Clan x86

General Forums => General Discussion => Topic started by: deadly7 on July 15, 2010, 11:43:38 PM

Title: Google Blog on Algorithms
Post by: deadly7 on July 15, 2010, 11:43:38 PM
I was randomly surfing the interwebs and I came across this blog post by Google: http://googlepublicpolicy.blogspot.com/2010/02/this-stuff-is-tough.html . It led me to wondering what, exactly, the google search algorithm looks like and how they managed to scale it so well that it returns a search with millions of potential results in 1 millisecond. Any ideas?
Title: Re: Google Blog on Algorithms
Post by: while1 on July 16, 2010, 12:11:58 AM
20 years of spaghetti code!
Title: Re: Google Blog on Algorithms
Post by: Sidoh on July 16, 2010, 05:59:53 AM
Quote from: while1 on July 16, 2010, 12:11:58 AM
20 years of spaghetti code!


hahahahahahahaha
Title: Re: Google Blog on Algorithms
Post by: iago on July 16, 2010, 10:50:27 AM
Google is nuts. Recent I did some light EULA violation and scraped a certain large social networking site for some very targeted information. The URLs alone were 10gb and are a bitch to work with. I couldn't even imagine trying to _store_ the data from the site, not to mention search it in any reasonable timeframe. And that's only one site out of millions!
Title: Re: Google Blog on Algorithms
Post by: warz on July 16, 2010, 11:07:25 AM
Google has like an entire system operating system that their software runs on, I think. (Somebody does, maybe Facebook?)

I also bet in this scenario, high quality hard drives would help a ton.
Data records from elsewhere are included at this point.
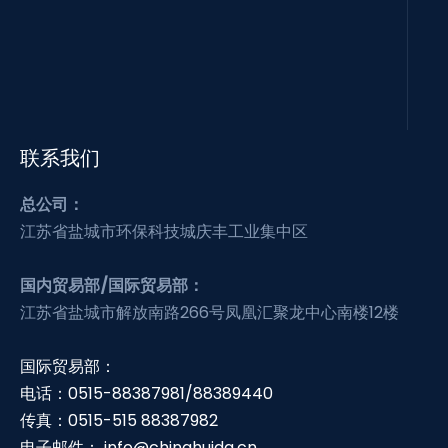
联系我们
总公司：
江苏省盐城市环保科技城庆丰工业集中区
国内贸易部/国际贸易部：
江苏省盐城市解放南路266号凤凰汇聚龙中心南楼12楼
国际贸易部：
电话：0515-88387981/88389440
传真：0515-515 88387982
电子邮件：
info@chinahuida.cn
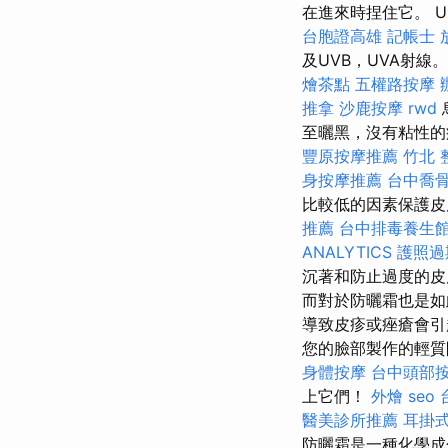
在進來時捏住它。 Ur
台胞證高雄
記帳士 
及UVB，UVA射線
燴茶點
五權路按摩
推拿
沙鹿按摩
rwd
至曬黑，沒有粘性的
豐原按摩推薦
竹北 
身按摩推薦
台中喬
比較低的因素保護
推薦
台中排毒養生
ANALYTICS
護照過
沉著和防止過度的皮
而對於防曬霜也是
導致皮疹或痤瘡會
您的臉部製作的輕
身體按摩
台中頭部
上它們！
外燴
seo
醫美診所推薦
耳掛
防曬霜是一種化學成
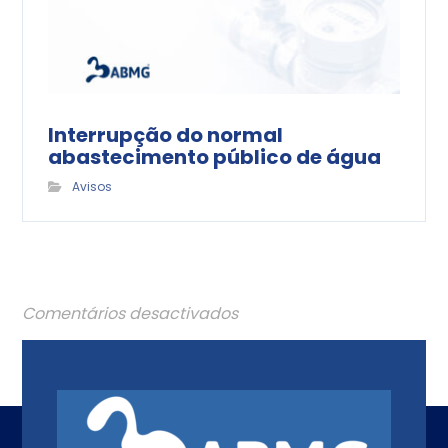
Interrupção do normal
abastecimento público de água
Avisos
Comentários desactivados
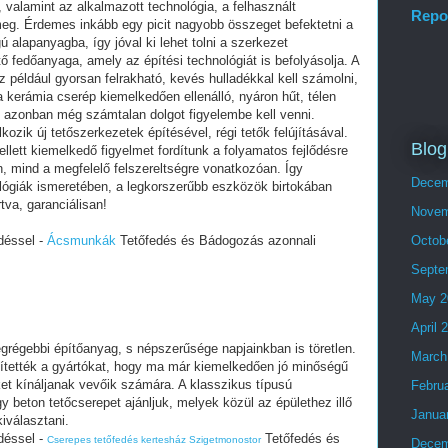
, valamint az alkalmazott technológia, a felhasznált
Repo
eg. Érdemes inkább egy picit nagyobb összeget befektetni a
alapanyagba, így jóval ki lehet tolni a szerkezet
ő fedőanyaga, amely az építési technológiát is befolyásolja. A
 például gyorsan felrakható, kevés hulladékkal kell számolni,
 a kerámia cserép kiemelkedően ellenálló, nyáron hűt, télen
tt azonban még számtalan dolgot figyelembe kell venni.
ozik új tetőszerkezetek építésével, régi tetők felújításával.
Blog
lett kiemelkedő figyelmet fordítunk a folyamatos fejlődésre
n, mind a megfelelő felszereltségre vonatkozóan. Így
Decem
lógiák ismeretében, a legkorszerűbb eszközök birtokában
rtva, garanciálisan!
Novem
déssel -
Ácsmunkák
Tetőfedés és Bádogozás azonnali
Octob
Septe
May 2
April 
régebbi építőanyag, s népszerűsége napjainkban is töretlen.
March
ítették a gyártókat, hogy ma már kiemelkedően jó minőségű
eket kínáljanak vevőik számára. A klasszikus típusú
Febru
 beton tetőcserepet ajánljuk, melyek közül az épülethez illő
Janua
iválasztani.
déssel -
Tetőfedés és
Cserepes tetőfedés kertesház Szigetmonostor
Decem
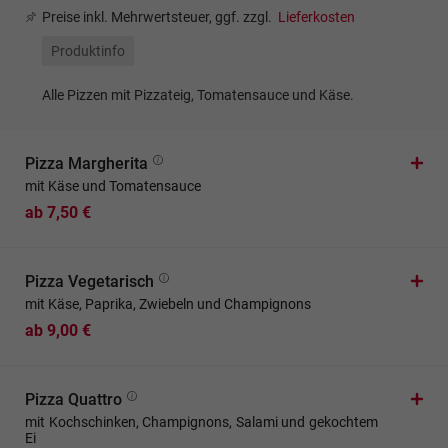
Preise inkl. Mehrwertsteuer, ggf. zzgl.
Lieferkosten
Produktinfo
Alle Pizzen mit Pizzateig, Tomatensauce und Käse.
Pizza Margherita
mit Käse und Tomatensauce
ab 7,50 €
Pizza Vegetarisch
mit Käse, Paprika, Zwiebeln und Champignons
ab 9,00 €
Pizza Quattro
mit Kochschinken, Champignons, Salami und gekochtem
Ei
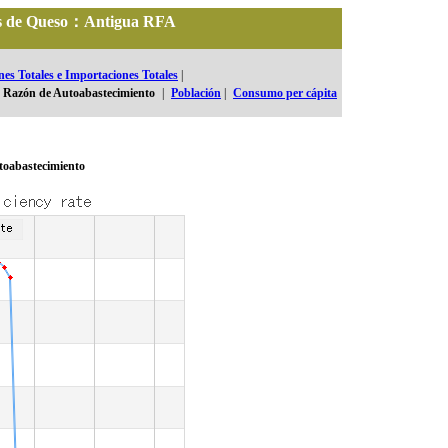
ales de Queso：Antigua RFA
es Totales e Importaciones Totales
|
Razón de Autoabastecimiento
|
Población
|
Consumo per cápita
toabastecimiento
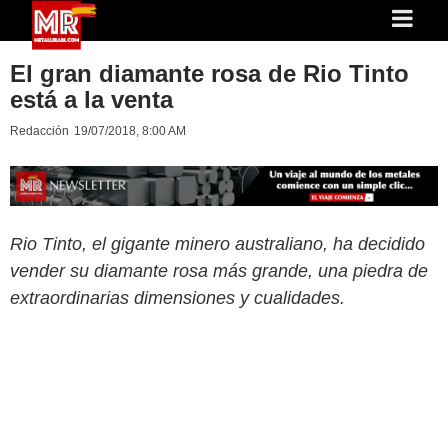
El gran diamante rosa de Rio Tinto
está a la venta
Redacción
19/07/2018, 8:00 AM
Rio Tinto, el gigante minero australiano, ha decidido
vender su diamante rosa más grande, una piedra de
extraordinarias dimensiones y cualidades.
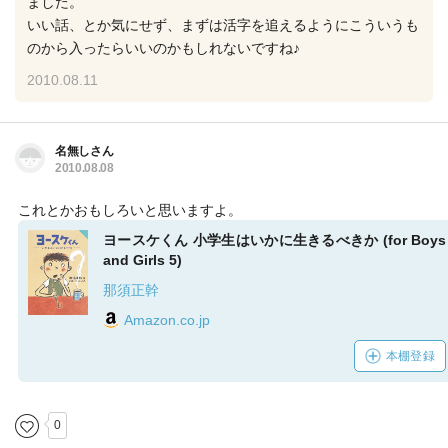
ました。
いい話、とか気にせず、まずは活字を追えるようにこういうも
のから入ったらいいのかもしれないですね♪
2010.08.11
名無しさん
2010.08.08
これとかおもしろいと思いますよ。
ヨースケくん 小学生はいかに生きるべきか (for Boys
and Girls 5)
那須正幹
Amazon.co.jp
本棚登録
0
Drives with very fast read speeds would speed of queries quite a bit I think.
Title: Re: Google Blog on Algorithms
Post by: Chavo on July 16, 2010, 05:40:36 PM
A lot of their speed is garnered by some very specifically tailored hardware architecture modifications.  I wrote a paper / presentation on it when I was still an undergrad and could dig it up if anyone is interested.
Title: Re: Google Blog on Algorithms
Post by: Blaze on July 17, 2010, 02:07:36 AM
Yes, that would be quite interesting, I think!
Title: Re: Google Blog on Algorithms
Post by: truste1 on July 17, 2010, 06:36:36 PM
Quote from: Blaze on July 17, 2010, 02:07:36 AM
Yes, that would be quite interesting, I think!

Yes, I think that would be quite interesting.
Title: Re: Google Blog on Algorithms
Post by: Falcon on July 17, 2010, 06:43:13 PM
Quote from: Chavo on July 16, 2010, 05:40:36 PM
A lot of their speed is garnered by some very specifically tailored hardware architecture modifications.  I wrote a paper / presentation on it when I was still an undergrad and could dig it up if anyone is interested.
I'm interested.
Title: Re: Google Blog on Algorithms
Post by: Joe on August 11, 2010, 12:02:43 AM
It sounds interesting.
Title: Re: Google Blog on Algorithms
Post by: MyndFyre on August 12, 2010, 12:31:09 AM
Google's distribution algorithm is called MapReduce (http://en.wikipedia.org/wiki/MapReduce).  It basically is a massive parallelization algorithm.
Title: Re: Google Blog on Algorithms
Post by: Joe on August 12, 2010, 04:44:55 AM
Quote from: MyndFyre on August 12, 2010, 12:31:09 AM
Google's distribution algorithm is called MapReduce (http://en.wikipedia.org/wiki/MapReduce).  It basically is a massive parallelization algorithm.

Combo breaker!
Title: Re: Google Blog on Algorithms
Post by: Sidoh on August 12, 2010, 06:22:41 AM
I have always thought of map reduce more like a framework. I don't think it's really an algorithm is it?
Title: Re: Google Blog on Algorithms
Post by: Blaze on August 12, 2010, 12:21:39 PM
Quote from: Sidoh on August 12, 2010, 06:22:41 AM
I have always thought of map reduce more like a framework. I don't think it's really an algorithm is it?
Quote from: wikipediaMapReduce is a software framework
Title: Re: Google Blog on Algorithms
Post by: Chavo on August 12, 2010, 12:34:28 PM
I never remember to go look when I'm at home and have access to my backup server.  However, here is a crappy article about it from people that don't know what they are talking about and impressed by things that are actually pretty common in the Enterprise environment:

http://news.cnet.com/8301-1001_3-10209580-92.html

What it doesn't talk about is the multi-tiered structure that search requests are actually handled (at a hardware level).  Each cluster group has nodes dedicated to handling requests, routing requests to servers most likely to have results cached, and servers that do nothing but handle optimizing what is currently cached in their huge memory banks from disk.  Essentially, they replace a typical SAN environment with a distributed cache/routing/control cluster.